Writing a stream protocol: Message size field or Message delimiter?

问题

I am about to write a message protocol going over a TCP stream. The receiver needs to know where the message boundaries are.

I can either send 1) fixed length messages, 2) size fields so the receiver knows how big the message is, or 3) a unique message terminator (I guess this can't be used anywhere else in the message).

I won't use #1 for efficiency reasons.

I like #2 but is it possible for the stream to get out of sync?

I don't like idea #3 because it means receiver can't know the size of the message ahead of time and also requires that the terminator doesn't appear elsewhere in the message.

With #2, if it's possible to get out of sync, can I add a terminator or am I guaranteed to never get out of sync as long as the sender program is correct in what it sends? Is it necessary to do #2 AND #3?

Please let me know.

Thanks, jbu

回答1:

You are using TCP, the packet delivery is reliable.

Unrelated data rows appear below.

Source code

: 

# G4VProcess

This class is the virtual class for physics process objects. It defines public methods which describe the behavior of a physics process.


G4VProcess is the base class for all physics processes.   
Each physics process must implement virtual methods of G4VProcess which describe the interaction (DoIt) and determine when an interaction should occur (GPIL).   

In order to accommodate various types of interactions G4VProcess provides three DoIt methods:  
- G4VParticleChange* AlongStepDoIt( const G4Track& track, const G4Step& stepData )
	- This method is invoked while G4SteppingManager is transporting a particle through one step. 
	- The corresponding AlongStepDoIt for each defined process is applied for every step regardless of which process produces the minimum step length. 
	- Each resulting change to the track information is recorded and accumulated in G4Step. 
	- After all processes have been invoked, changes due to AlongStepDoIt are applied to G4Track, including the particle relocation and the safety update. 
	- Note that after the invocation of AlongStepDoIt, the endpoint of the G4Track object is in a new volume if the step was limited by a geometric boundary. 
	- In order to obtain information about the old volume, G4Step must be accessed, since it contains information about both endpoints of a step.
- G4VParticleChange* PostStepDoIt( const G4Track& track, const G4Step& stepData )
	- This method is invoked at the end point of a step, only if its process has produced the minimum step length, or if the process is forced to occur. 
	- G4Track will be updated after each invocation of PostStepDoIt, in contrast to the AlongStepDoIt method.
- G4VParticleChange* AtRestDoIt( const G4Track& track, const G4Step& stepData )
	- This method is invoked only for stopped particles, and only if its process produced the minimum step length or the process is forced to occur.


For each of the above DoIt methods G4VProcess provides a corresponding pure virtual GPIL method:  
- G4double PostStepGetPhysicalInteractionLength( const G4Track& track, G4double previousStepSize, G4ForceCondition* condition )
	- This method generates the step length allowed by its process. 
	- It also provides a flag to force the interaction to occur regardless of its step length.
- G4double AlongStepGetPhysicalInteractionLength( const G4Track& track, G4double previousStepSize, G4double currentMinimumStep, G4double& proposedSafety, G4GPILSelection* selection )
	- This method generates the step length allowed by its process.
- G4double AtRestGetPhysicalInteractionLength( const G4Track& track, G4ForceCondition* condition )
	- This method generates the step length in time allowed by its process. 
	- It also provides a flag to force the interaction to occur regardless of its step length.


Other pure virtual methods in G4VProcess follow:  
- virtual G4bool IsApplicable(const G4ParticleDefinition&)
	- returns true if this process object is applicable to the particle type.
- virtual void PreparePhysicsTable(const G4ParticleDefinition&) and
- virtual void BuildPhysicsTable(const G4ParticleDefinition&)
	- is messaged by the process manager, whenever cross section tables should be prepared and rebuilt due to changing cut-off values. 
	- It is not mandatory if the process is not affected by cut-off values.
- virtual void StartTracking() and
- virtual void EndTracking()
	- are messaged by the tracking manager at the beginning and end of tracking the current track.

So the connection either drops, timeouts or you will read the whole message. So option #2 is ok.

回答2:

I agree with sigjuice. If you have a size field, it's not necessary to add and end-of-message delimiter -- however, it's a good idea. Having both makes things much more robust and easier to debug.

Consider using the standard netstring format, which includes both a size field and also a end-of-string character. Because it has a size field, it's OK for the end-of-string character to be used inside the message.

回答3:

Depending on the level at which you're working, #2 may actually not have an issues with going out of sync (TCP has sequence numbering in the packets, and does reassemble the stream in correct order for you if it arrives out of order).

Thus, #2 is probably your best bet. In addition, knowing the message size early on in the transmission will make it easier to allocate memory on the receiving end.

回答4:

Interesting there is no clear answer here. #2 is safe over TCP no matter what, and is done "in the real world" quite often. This is because TCP guarantees that all data arrives both uncorrupted and in the order that it was sent, so there is no possibility that a correct implementation could get out of sync.

回答5:

If you are developing both the transmit and receive code from scratch, it wouldn't hurt to use both length headers and delimiters. This would provide robustness and error detection. Consider the case where you just use #2. If you write a length field of N to the TCP stream, but end up sending a message which is of a size different from N, the receiving end wouldn't know any better and end up confused.

If you use both #2 and #3, while not foolproof, the receiver can have a greater degree of confidence that it received the message correctly if it encounters the delimiter after consuming N bytes from the TCP stream. You can also safely use the delimiter inside your message.

Take a look at HTTP Chunked Transfer Coding for a real world example of using both #2 and #3.